Lauri Love is in a lot of trouble. The British-Finnish computer expert is accused of breaking into several U.S. government systems, including those operated by the U.S. Federal Reserve, the Missile Defense Agency, and NASA. Currently, he is in the midst of a fraught extradition battle. Over the next two days, a judge will hear his appeal to stay in the U.K., far from the reaches of the American judicial system.
If Love is extradited, he could face a 99 year prison sentence — something which most people would agree is obscenely excessive for a computer crime.
The U.S. government claims Love was able to access “confidential data.” In the extradition request, they describe this as “telephone numbers, social security numbers, credit card details and salary information of employees, health care professionals, and service personnel.”
You can argue that 99 years is wholly excessive for what amounts to the theft of some credit card and phone numbers. It is. The UK’s Computer Misuse Act 1990, which is the main body of law surrounding cybercrime, imposes a maximum 14 year sentence. That’s only in cases where human life is at risk, or national security is threatened; typically, it’s much, much lower.
You could even argue that since Lauri Love allegedly committed his crime from the UK, he ought to be tried at home. He should be, and indeed, he is currently heavily lobbying to be tried in the United Kingdom.
You can argue that the U.S. justice system is cruel and draconian. It definitely is. American courts have a conviction rate of roughly 93 percent (in comparison, U.K. Crown Court conviction rates were 80 percent in 2009), and the widespread practice of plea bargaining often sees innocent people go to jail, as they try to avoid the crushingly punitive prison sentences that are meted out.
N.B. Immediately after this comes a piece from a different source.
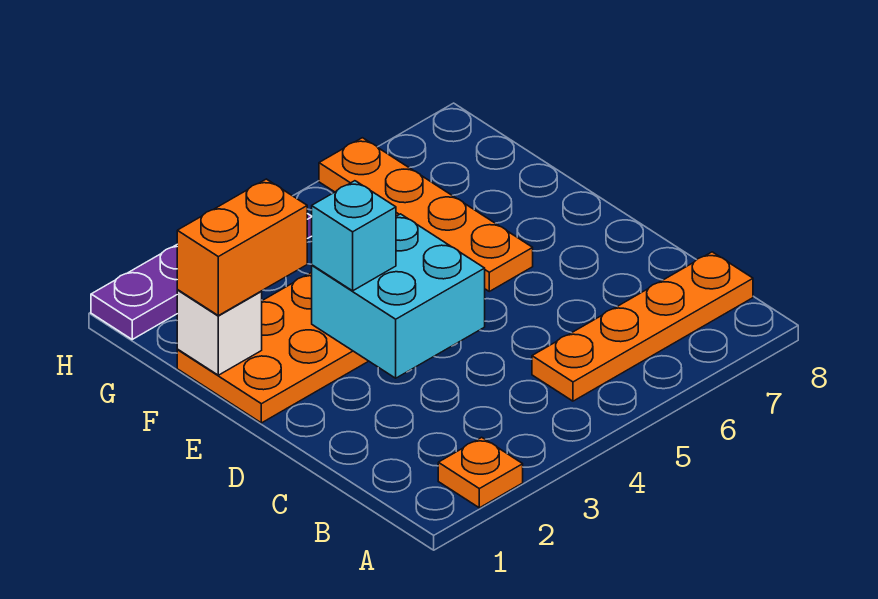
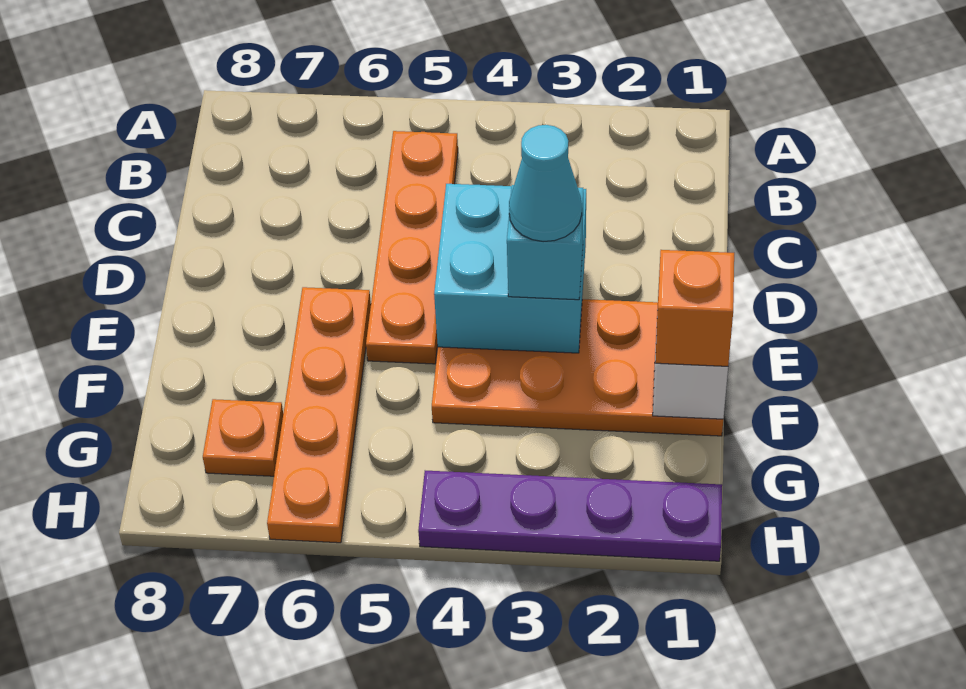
orange 1x1 plate [438,437,523,508] -> orange 1x1 plate moved to [203,399,283,476]
orange 1x4 plate [532,252,753,401] -> orange 1x4 plate turned to [366,131,458,364]
none -> cyan 1x1 cone [509,125,582,242]
orange 1x2 brick [177,179,307,316] -> orange 1x1 brick [655,250,734,366]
Love also questions his ability to get a fair trial in the U.S. He would cease to be entitled to legal aid, and would be in the unenviable position of having to fund his defense himself. He also argued that he would be ill-equipped to prepare a defense compared to the U.K., where he would be on bail and would have access to a computer.
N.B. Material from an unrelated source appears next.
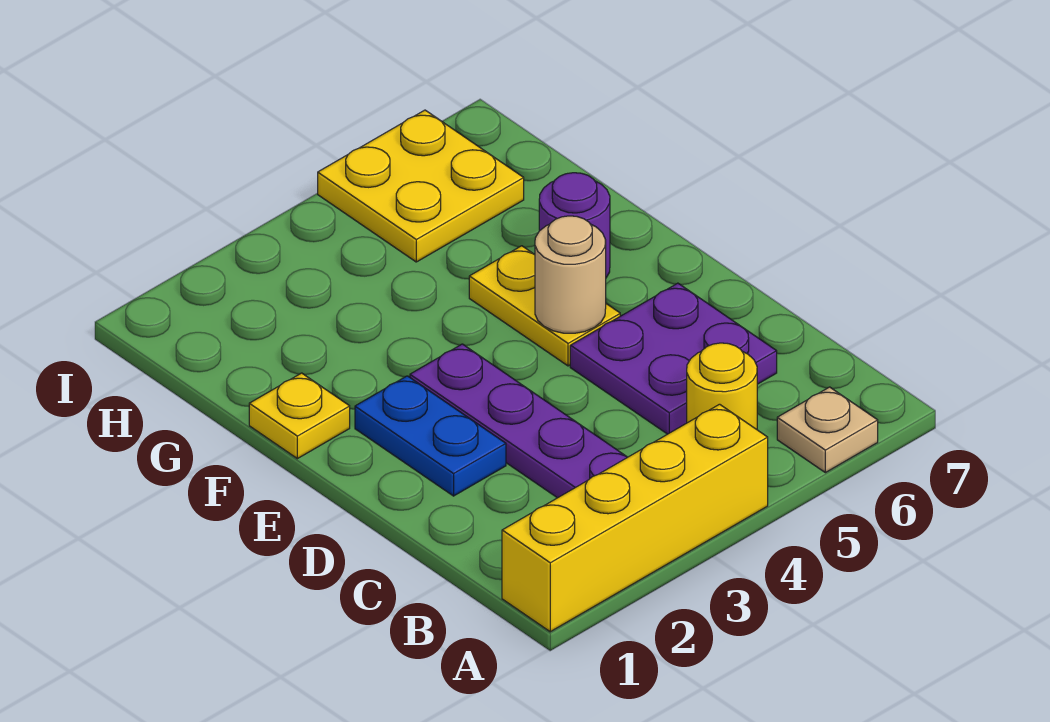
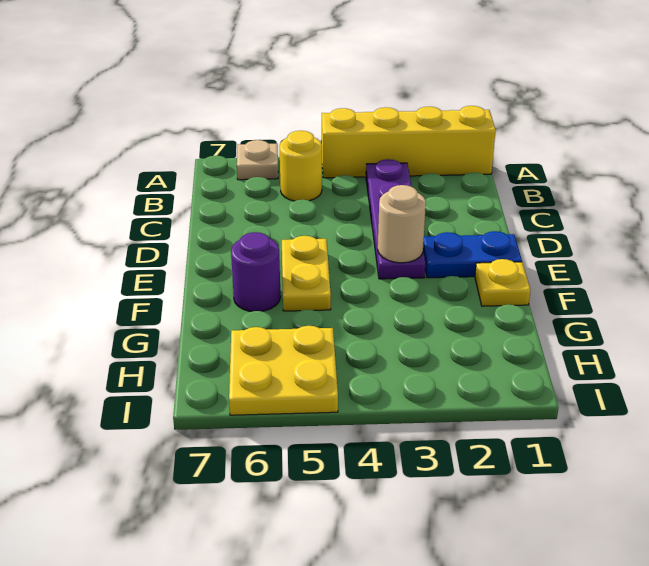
purple 2x2 plate [570,283,777,434] -> none
blue 1x2 plate [355,376,506,496] -> blue 1x2 plate turned to [423,231,522,278]
tan 1x1 round brick [535,216,606,333] -> tan 1x1 round brick moved to [378,185,426,263]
But the biggest reason that Love shouldn’t be sent to the U.S. to face trial is that if extradited, there is a very real risk to his life.
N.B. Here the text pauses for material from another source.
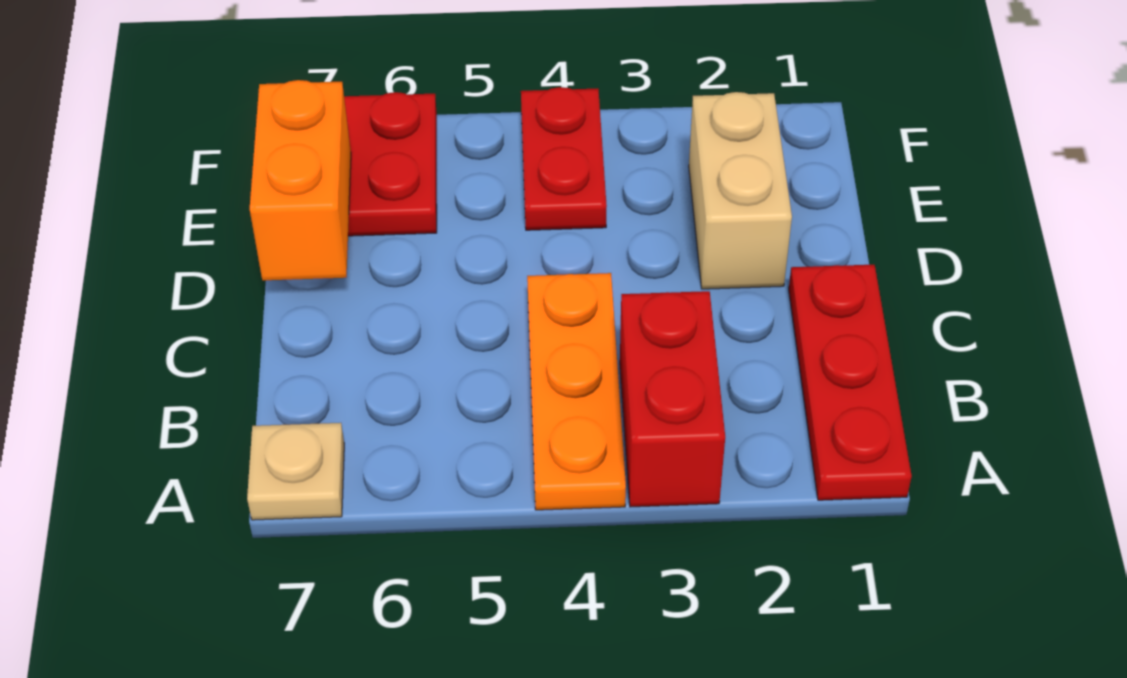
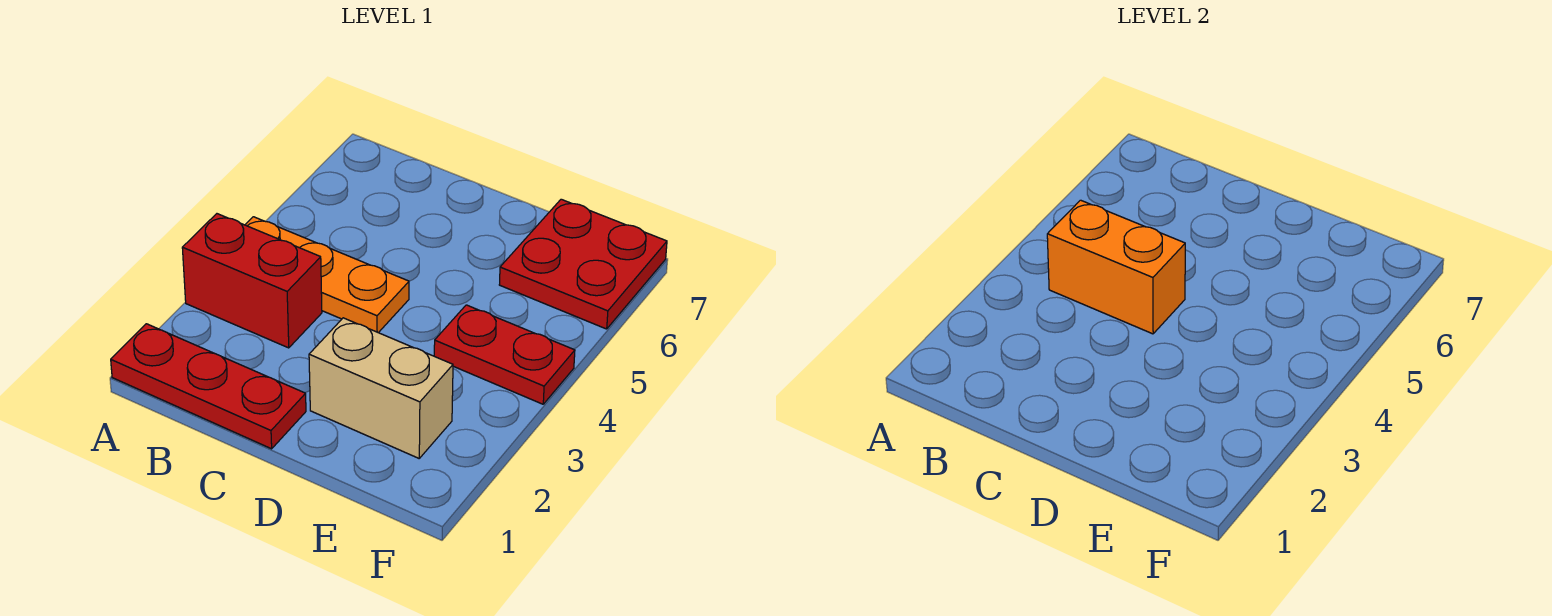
tan 1x1 plate [247,423,344,520] -> none
orange 1x2 brick [250,80,351,280] -> orange 1x2 brick moved to [1047,200,1185,334]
Love has been diagnosed with anxiety, depression, autism, and exhibits “obsessive behaviors.” In his first extradition hearing, held in 2016, psychologist Simon Baron-Cohen described him as “a man with several severe disabilities” and told the court that there was a significant chance that Lauri Love would attempt to commit suicide if taken away from his family.
“Lauri is aware that the authorities will try to stop him from committing suicide and so he has planned out in great detail how he will do it in a way that will evade detection,” he said.
“He doesn’t want to die but his mental health is such that the thought of being ripped from the support network of his family is unbearable. He is at even higher risk of suicide if he is put in solitary confinement.”
Baron-Cohen is a qualified clinical psychologist and a professor at the University of Cambridge. Suffice to say, he knows what he’s talking about.
Love’s family members have also expressed concern that, if extradited, he could harm himself.
Writing in Computer Weekly, his sister, Natasha Love, said that “he [Lauri] absolutely would not be able to cope with the conditions in US prisons,” adding that “the way they treat people who are a suicide risk in the US is not going to improve his condition.
It’s worth remembering if the U.K. refuses extradition, it would not be the first time. There’s a precedent.
Gary McKinnon is a Scottish computer hacker who spent nearly a decade fighting extradition to the U.S. over charges of breaking into NASA and military systems. The parallels between McKinnon and Love are scary: both were diagnosed with autism, and both were considered suicide risks if extradited.
In the case of McKinnon, he was spared at the eleventh hour after then-Home Secretary Theresa May blocked the extradition on the basis that he suffered from profound mental health issues, and there was a significant risk to his life.
The UK government should also refuse Love’s extradition on the same grounds. Because to do the opposite would be willful complicity in sending a gifted young man to a probable death.